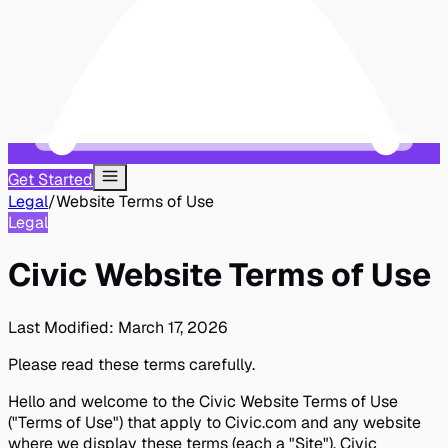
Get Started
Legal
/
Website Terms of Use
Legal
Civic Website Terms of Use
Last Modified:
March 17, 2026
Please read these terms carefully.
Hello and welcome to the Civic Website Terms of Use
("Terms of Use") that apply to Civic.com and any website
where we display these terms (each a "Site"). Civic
::::::::::
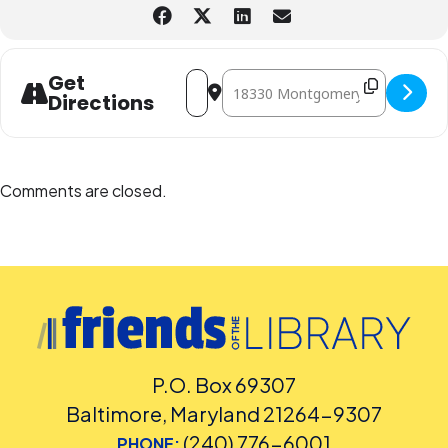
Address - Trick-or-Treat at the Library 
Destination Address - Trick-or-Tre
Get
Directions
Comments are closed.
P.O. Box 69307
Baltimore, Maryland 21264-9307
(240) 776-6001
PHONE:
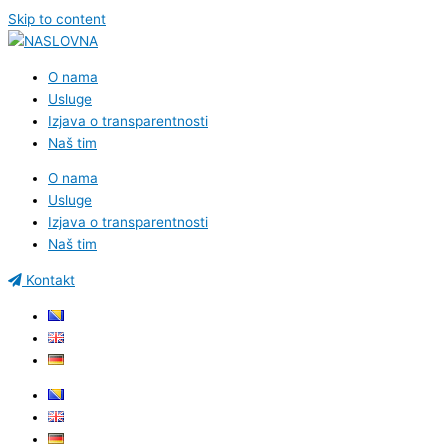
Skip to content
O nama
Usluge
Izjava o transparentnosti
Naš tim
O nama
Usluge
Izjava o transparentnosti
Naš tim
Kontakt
::::::::::
Work request:
Would you please return all lines of the data that include the word "Address"?

Response to the exercise:
Address - Trick-or-Treat at the Library 
Destination Address - Trick-or-Tre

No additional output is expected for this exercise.